Дом, где Фома надеялся найти Жанну и куда галопом примчался, стоял темнее тьмы с наглухо закрытыми ставнями, а толстые створки входной двери не пропускали и лучика света, который позволил бы заподозрить, что в доме теплится жизнь. Фома, однако же, стал колотить в дверь рукояткой кнута, да так, как только может дюжий котантенец, но все напрасно. Тогда он принялся так же громко колотить в ставни. Он звал, проклинал, бранился, но ни крики, ни шум, ни удары не тревожили дома, не разбивали тишины — дом был темен по-прежнему, тишина казалась еще мертвее после шума и криков.
Водка и гнев палили Фому, заставляя сжиматься в кулаки его волосатые руки. Чего он только не делал, чтобы избыть свою злобу. Попробовал даже пустить петуха и поджечь тяжелую прочную дверь, достал трут, огниво, но трут загорелся и тут же погас.
Вот тогда Фома и почувствовал ту испепеляющую ненависть, какая если и завладевает человеком, то только раз в жизни. Сердце, которое они поджаривали, вертел, который поворачивали, неотступно стояли у него перед глазами, он все время помнил вертел и ощущал острие ножа Жанны в своем живом сердце, хотя видел его в роковом зеркале. Он вздрагивал от уколов ее ножа, как вздрагивало окровавленное сердце, палимое огнем на вертеле.

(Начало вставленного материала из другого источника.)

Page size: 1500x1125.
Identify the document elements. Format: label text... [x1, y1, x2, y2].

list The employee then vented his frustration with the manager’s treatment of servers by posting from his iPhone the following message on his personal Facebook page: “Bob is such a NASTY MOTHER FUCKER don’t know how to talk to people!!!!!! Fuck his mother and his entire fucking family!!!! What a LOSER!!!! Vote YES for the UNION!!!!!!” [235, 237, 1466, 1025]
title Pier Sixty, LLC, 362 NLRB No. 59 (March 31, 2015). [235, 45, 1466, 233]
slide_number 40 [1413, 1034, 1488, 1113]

Выпитая водка, а может, и бессильный гнев, который невозможно избыть, сбили Ле Ардуэя с ног, и он заснул на том самом камне, на который уселся, желая с бульдожьим упрямством дожидаться хозяина, — заснул сном без снов, сном, похожим на смерть.
Лошадь он не привязал, и она одна вернулась в Кло.
Часам к четырем утра Фома — все крестьяне просыпаются рано — проснулся от пронзительного утреннего холода, одежда на нем насквозь промокла от росы, острая боль сводила руки и ноги. Но стоило ему приоткрыть одурманенные сном глаза, как в них опять загорелся тусклый огонек свирепой ненависти — он ненавидел дом, где укрывалась его неверная жена и проклятый шуан.